* [Task directions]
From the line containing "Give one 3D box for the connector" to the end of the records, print every line exactly, both ends included, and leave out the pictures.

* [Data extract]
* * * * * * * * *

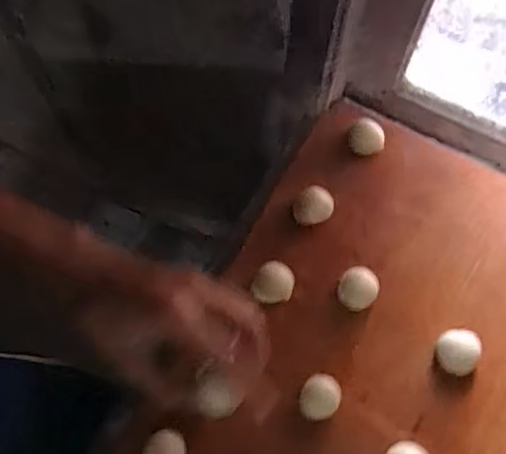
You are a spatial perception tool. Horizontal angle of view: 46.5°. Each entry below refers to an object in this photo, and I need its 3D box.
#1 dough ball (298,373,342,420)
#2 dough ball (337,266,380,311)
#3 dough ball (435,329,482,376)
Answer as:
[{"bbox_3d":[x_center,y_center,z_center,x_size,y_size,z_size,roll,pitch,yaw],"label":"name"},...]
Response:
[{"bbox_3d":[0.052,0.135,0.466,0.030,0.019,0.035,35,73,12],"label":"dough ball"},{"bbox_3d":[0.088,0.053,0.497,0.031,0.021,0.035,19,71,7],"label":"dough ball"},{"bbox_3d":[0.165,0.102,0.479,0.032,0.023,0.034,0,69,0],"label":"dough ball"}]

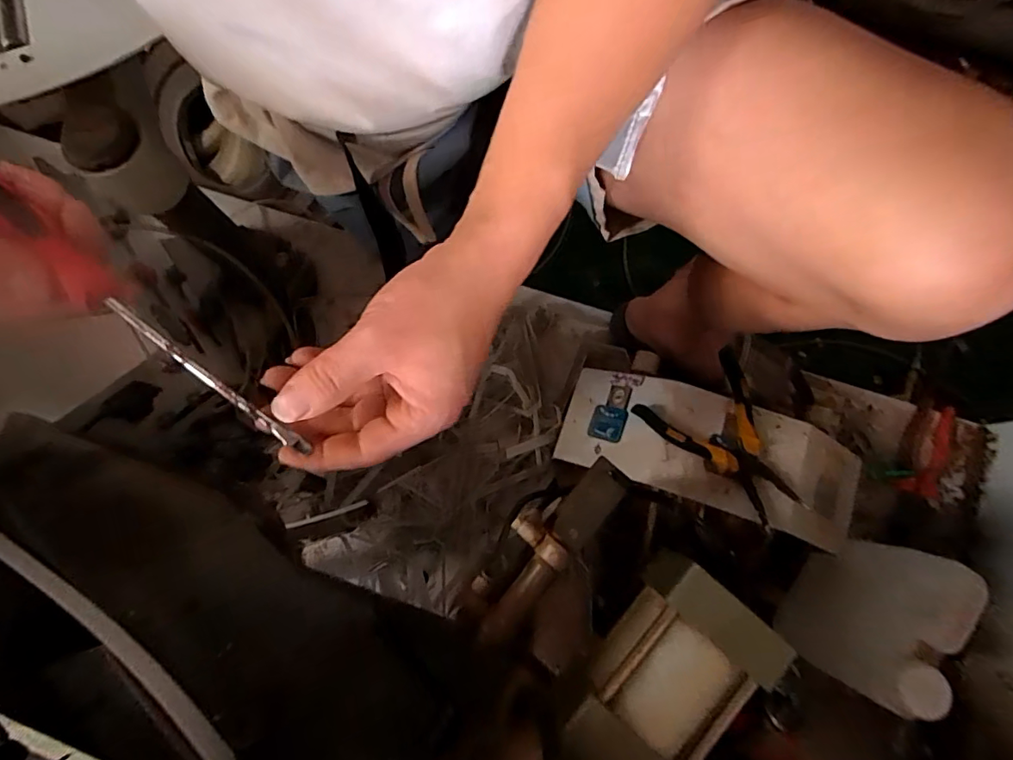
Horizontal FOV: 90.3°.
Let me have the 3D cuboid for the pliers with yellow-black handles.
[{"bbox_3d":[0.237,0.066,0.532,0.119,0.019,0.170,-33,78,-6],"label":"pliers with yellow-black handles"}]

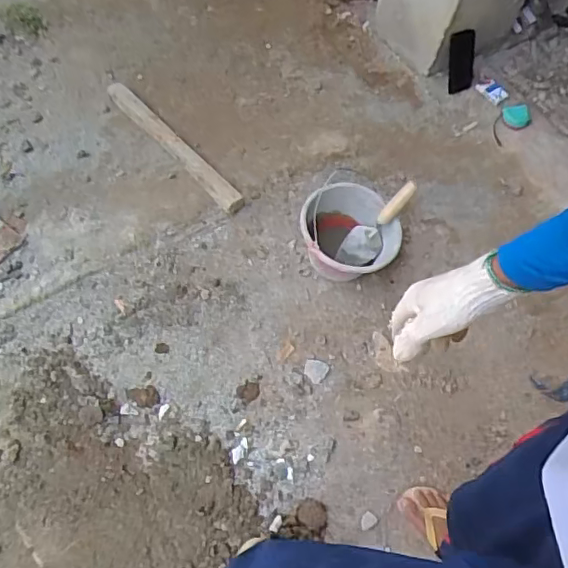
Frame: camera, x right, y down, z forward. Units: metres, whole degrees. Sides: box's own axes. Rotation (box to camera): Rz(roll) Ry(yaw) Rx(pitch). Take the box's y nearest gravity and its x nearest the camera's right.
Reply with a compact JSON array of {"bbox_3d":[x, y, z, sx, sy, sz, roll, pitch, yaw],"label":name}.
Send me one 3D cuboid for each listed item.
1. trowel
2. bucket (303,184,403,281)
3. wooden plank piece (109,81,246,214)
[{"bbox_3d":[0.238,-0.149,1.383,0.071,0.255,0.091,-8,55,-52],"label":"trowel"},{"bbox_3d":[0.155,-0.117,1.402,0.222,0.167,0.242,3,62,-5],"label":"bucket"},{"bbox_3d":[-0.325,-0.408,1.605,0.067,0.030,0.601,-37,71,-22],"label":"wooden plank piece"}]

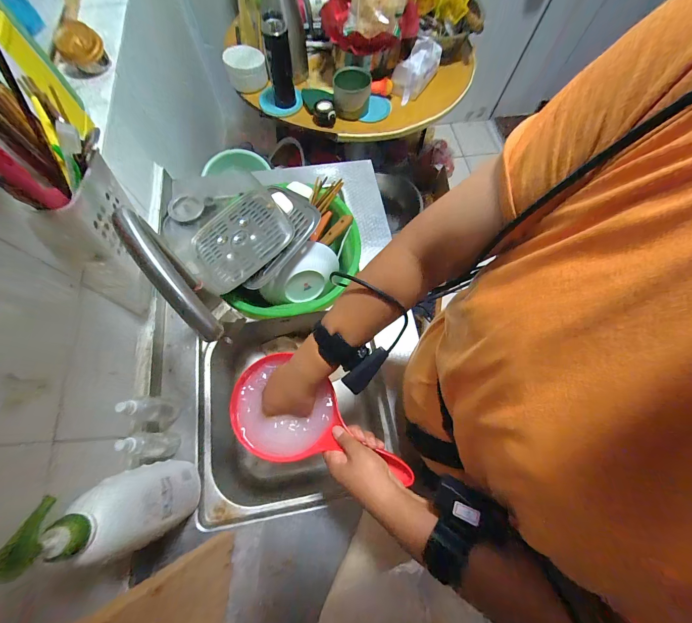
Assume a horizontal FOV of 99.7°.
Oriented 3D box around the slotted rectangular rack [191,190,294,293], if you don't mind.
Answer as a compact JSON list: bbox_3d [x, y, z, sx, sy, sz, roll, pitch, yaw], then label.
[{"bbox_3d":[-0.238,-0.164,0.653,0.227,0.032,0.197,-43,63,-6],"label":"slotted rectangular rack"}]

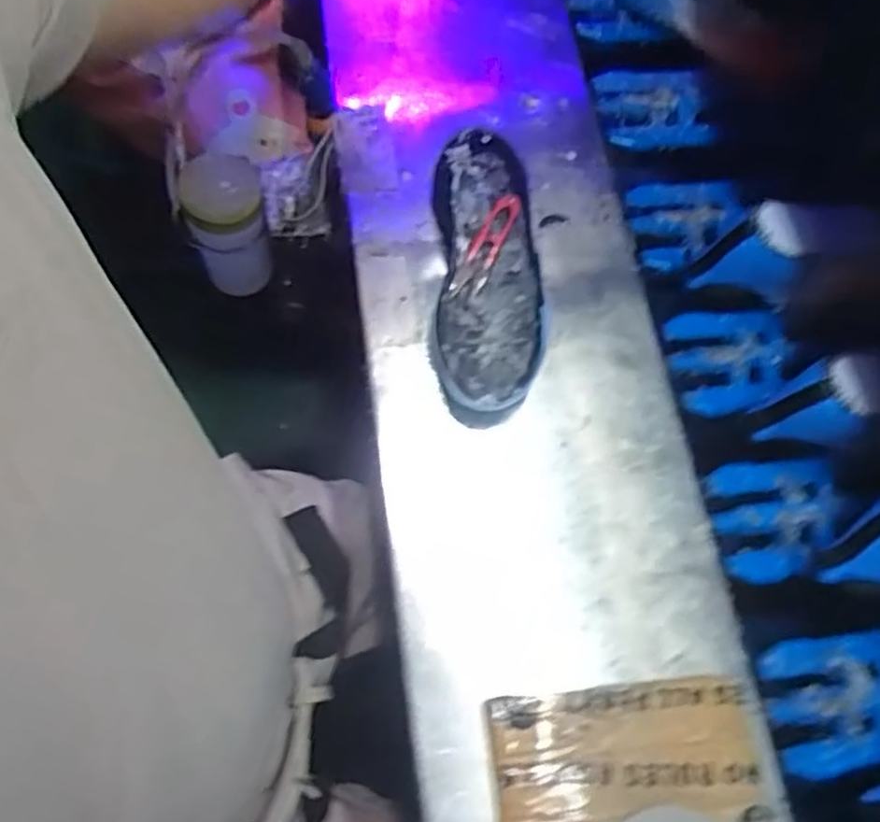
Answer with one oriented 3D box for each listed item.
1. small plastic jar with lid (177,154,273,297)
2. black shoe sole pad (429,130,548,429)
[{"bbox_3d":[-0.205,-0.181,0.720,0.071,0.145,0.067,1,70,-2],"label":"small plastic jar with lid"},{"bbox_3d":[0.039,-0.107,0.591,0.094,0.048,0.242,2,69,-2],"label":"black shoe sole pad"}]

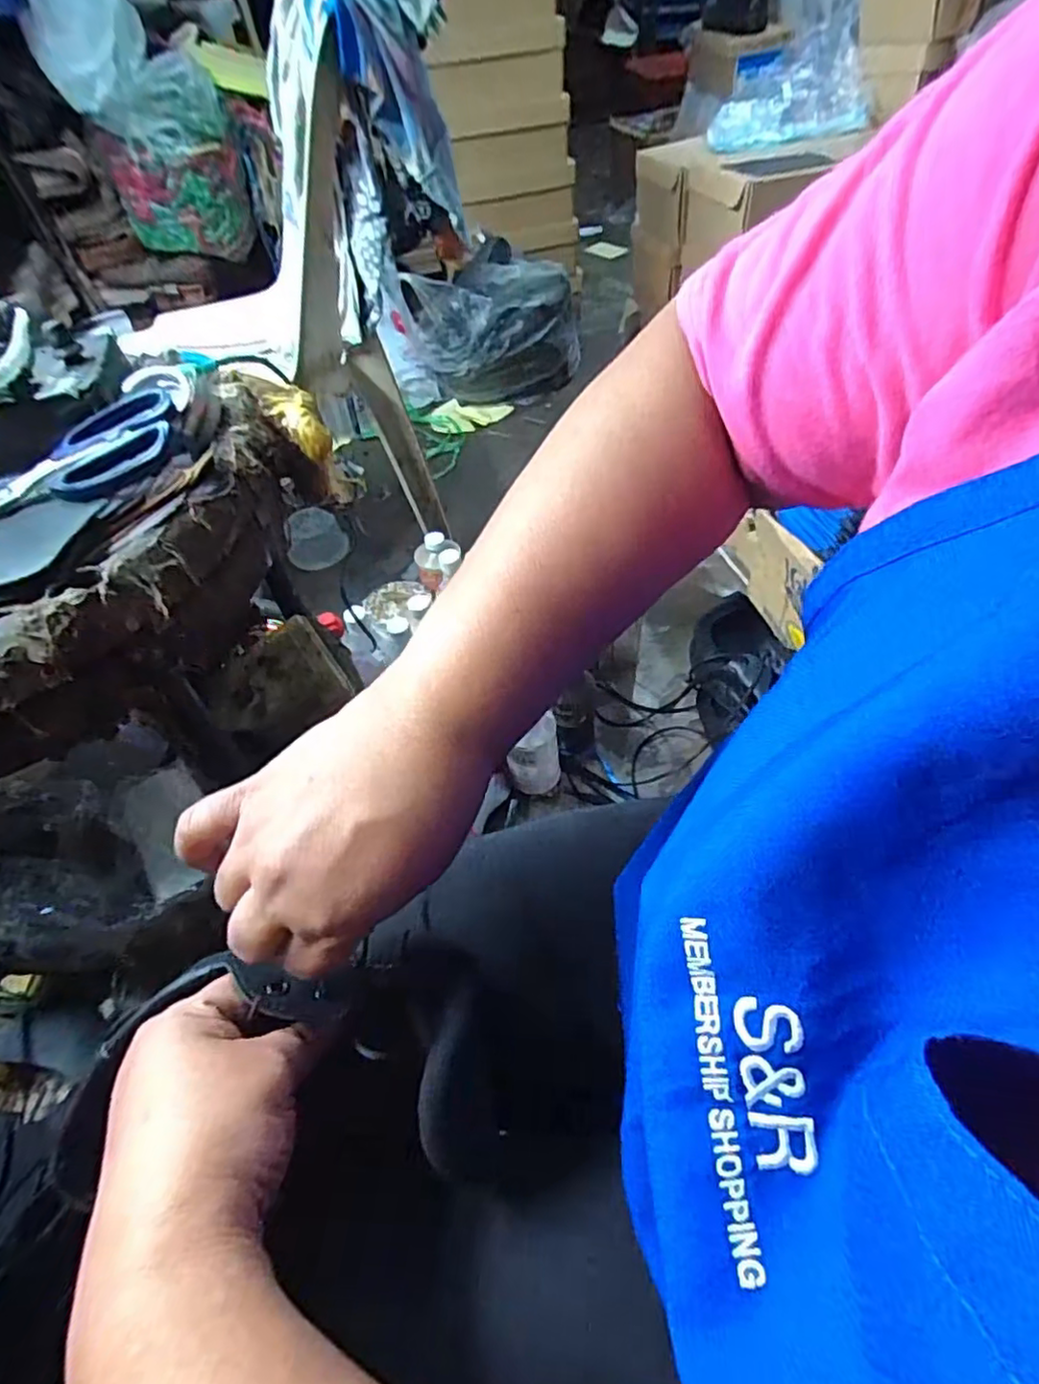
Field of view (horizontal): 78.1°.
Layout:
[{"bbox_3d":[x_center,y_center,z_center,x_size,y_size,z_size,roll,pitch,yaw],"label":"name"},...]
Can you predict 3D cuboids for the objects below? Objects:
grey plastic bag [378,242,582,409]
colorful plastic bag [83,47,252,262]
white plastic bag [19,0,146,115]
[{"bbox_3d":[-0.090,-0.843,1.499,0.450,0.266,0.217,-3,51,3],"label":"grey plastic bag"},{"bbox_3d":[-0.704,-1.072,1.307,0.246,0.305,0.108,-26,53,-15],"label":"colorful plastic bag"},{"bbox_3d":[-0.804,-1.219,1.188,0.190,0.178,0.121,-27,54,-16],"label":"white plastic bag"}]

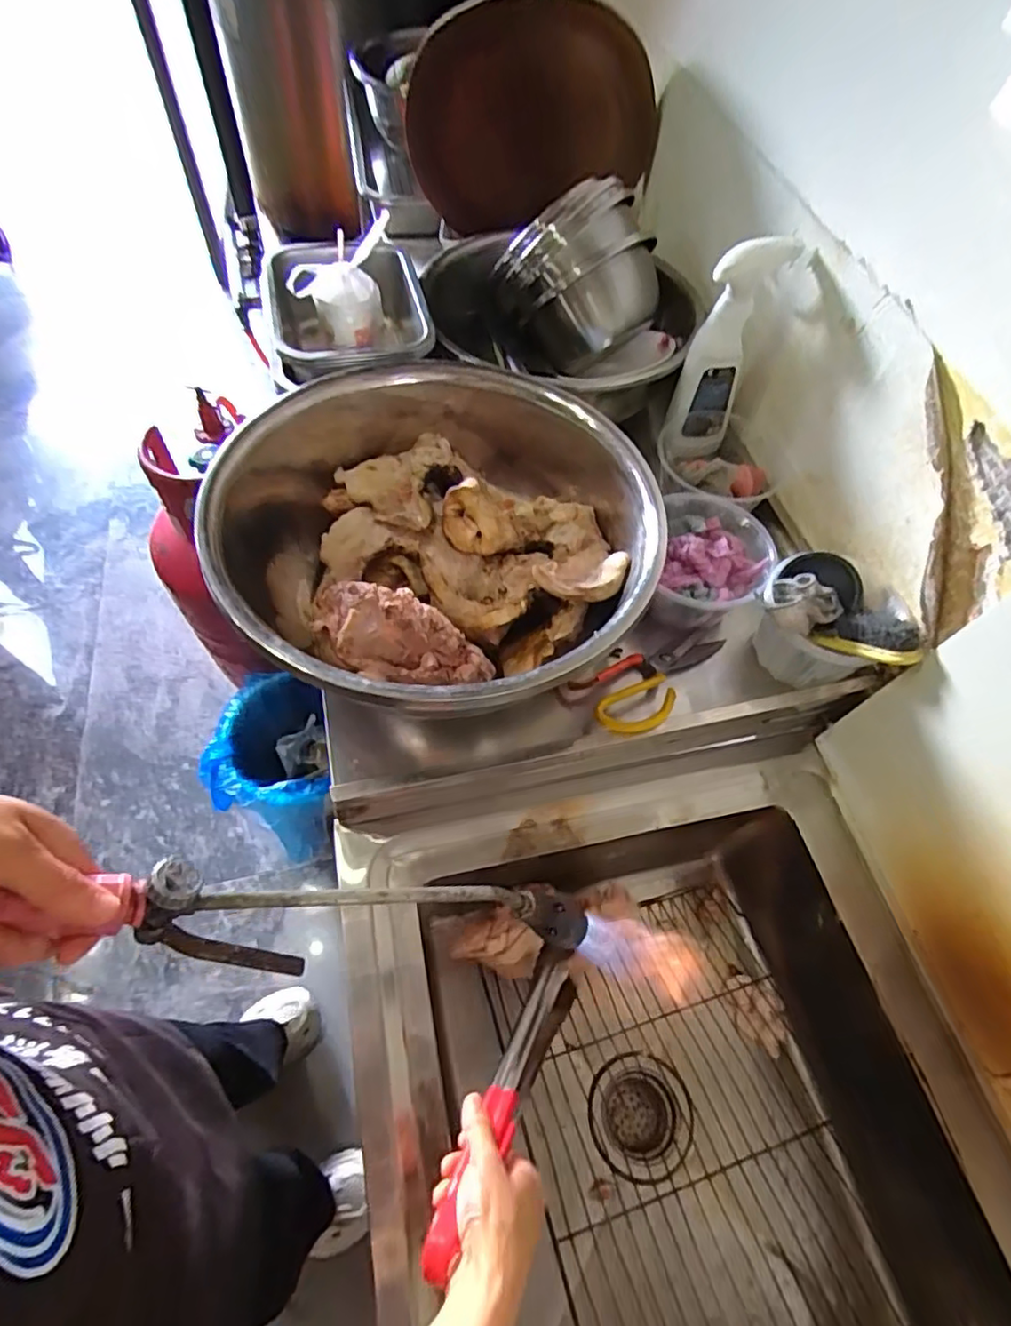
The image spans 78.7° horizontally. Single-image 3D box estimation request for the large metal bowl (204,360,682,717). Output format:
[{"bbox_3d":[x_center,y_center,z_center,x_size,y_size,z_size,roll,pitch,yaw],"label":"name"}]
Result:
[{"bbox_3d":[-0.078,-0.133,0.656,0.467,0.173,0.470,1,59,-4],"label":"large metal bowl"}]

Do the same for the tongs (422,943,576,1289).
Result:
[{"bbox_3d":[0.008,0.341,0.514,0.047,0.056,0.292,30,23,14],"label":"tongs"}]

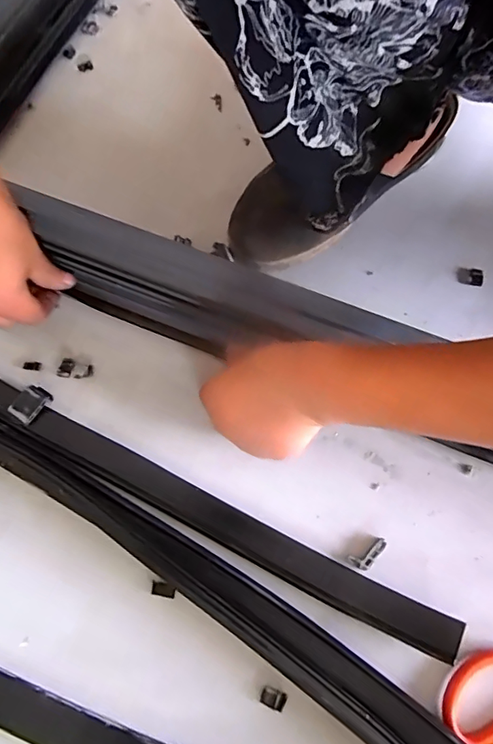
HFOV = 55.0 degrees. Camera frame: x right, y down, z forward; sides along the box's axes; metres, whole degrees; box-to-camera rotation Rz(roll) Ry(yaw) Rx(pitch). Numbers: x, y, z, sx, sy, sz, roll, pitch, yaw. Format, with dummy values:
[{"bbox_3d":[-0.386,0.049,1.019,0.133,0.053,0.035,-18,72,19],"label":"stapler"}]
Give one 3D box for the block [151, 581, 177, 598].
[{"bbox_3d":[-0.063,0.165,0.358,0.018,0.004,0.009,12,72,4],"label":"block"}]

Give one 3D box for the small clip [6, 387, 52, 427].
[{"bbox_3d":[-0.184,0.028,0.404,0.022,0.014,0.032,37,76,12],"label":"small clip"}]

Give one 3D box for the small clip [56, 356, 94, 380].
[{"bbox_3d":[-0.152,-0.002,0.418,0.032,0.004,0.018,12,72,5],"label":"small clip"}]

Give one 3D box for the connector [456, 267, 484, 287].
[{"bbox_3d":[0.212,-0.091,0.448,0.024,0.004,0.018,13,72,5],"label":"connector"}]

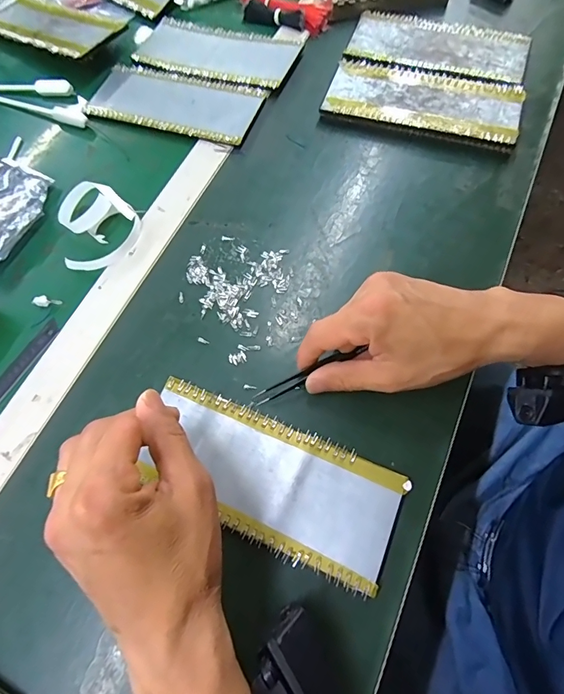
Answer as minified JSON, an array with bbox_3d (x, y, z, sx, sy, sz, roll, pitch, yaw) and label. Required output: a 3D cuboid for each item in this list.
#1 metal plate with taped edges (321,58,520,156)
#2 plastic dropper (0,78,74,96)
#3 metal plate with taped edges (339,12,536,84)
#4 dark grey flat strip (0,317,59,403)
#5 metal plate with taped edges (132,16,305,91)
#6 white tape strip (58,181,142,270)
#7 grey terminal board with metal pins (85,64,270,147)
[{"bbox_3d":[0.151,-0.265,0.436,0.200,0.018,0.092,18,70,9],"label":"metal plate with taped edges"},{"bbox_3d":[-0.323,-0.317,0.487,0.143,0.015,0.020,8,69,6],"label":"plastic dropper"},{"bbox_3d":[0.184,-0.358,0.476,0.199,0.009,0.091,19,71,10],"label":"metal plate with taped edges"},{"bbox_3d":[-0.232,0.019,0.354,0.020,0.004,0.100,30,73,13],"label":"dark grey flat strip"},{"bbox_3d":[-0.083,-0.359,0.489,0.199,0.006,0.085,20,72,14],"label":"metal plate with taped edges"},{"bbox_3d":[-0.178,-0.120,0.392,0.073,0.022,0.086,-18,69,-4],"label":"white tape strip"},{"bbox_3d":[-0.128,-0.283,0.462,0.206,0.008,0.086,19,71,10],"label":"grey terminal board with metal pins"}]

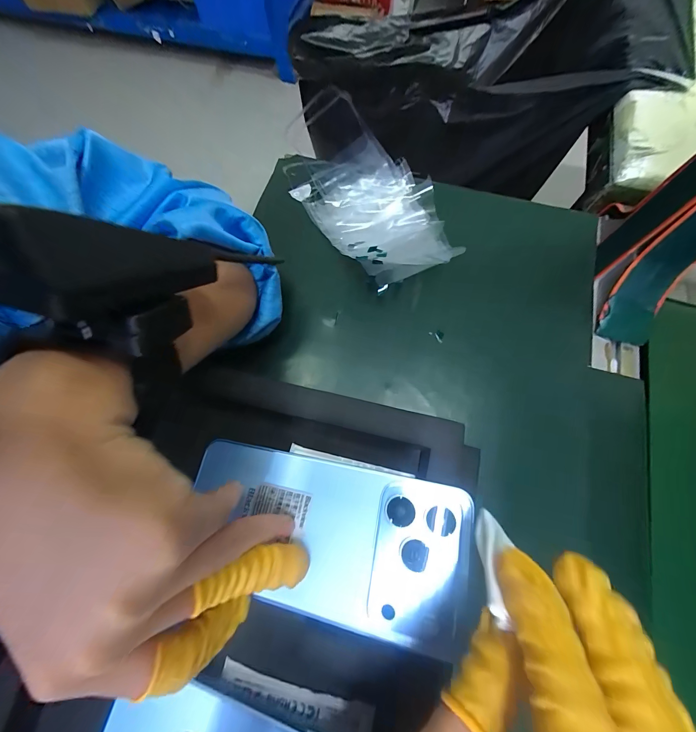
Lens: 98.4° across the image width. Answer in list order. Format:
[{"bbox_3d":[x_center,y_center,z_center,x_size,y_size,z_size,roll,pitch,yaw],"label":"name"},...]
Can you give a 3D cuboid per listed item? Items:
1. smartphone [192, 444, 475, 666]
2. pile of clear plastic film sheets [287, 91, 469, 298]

* * * * * * * * *

* [Result of this exercise]
Give one 3D box for the connector [456, 267, 484, 287].
[{"bbox_3d":[0.212,-0.091,0.448,0.024,0.004,0.018,13,72,5],"label":"connector"}]

Answer as minified JSON, an array with bbox_3d (x, y, z, sx, sy, sz, roll, pitch, yaw) and label. Required output: a 3D cuboid for each item in this list.
#1 metal plate with taped edges (321,58,520,156)
#2 plastic dropper (0,78,74,96)
#3 metal plate with taped edges (339,12,536,84)
#4 dark grey flat strip (0,317,59,403)
#5 metal plate with taped edges (132,16,305,91)
#6 white tape strip (58,181,142,270)
#7 grey terminal board with metal pins (85,64,270,147)
[{"bbox_3d":[0.151,-0.265,0.436,0.200,0.018,0.092,18,70,9],"label":"metal plate with taped edges"},{"bbox_3d":[-0.323,-0.317,0.487,0.143,0.015,0.020,8,69,6],"label":"plastic dropper"},{"bbox_3d":[0.184,-0.358,0.476,0.199,0.009,0.091,19,71,10],"label":"metal plate with taped edges"},{"bbox_3d":[-0.232,0.019,0.354,0.020,0.004,0.100,30,73,13],"label":"dark grey flat strip"},{"bbox_3d":[-0.083,-0.359,0.489,0.199,0.006,0.085,20,72,14],"label":"metal plate with taped edges"},{"bbox_3d":[-0.178,-0.120,0.392,0.073,0.022,0.086,-18,69,-4],"label":"white tape strip"},{"bbox_3d":[-0.128,-0.283,0.462,0.206,0.008,0.086,19,71,10],"label":"grey terminal board with metal pins"}]

Lens: 98.4° across the image width. Answer in list order. Format:
[{"bbox_3d":[x_center,y_center,z_center,x_size,y_size,z_size,roll,pitch,yaw],"label":"name"},...]
Can you give a 3D cuboid per listed item? Items:
1. smartphone [192, 444, 475, 666]
2. pile of clear plastic film sheets [287, 91, 469, 298]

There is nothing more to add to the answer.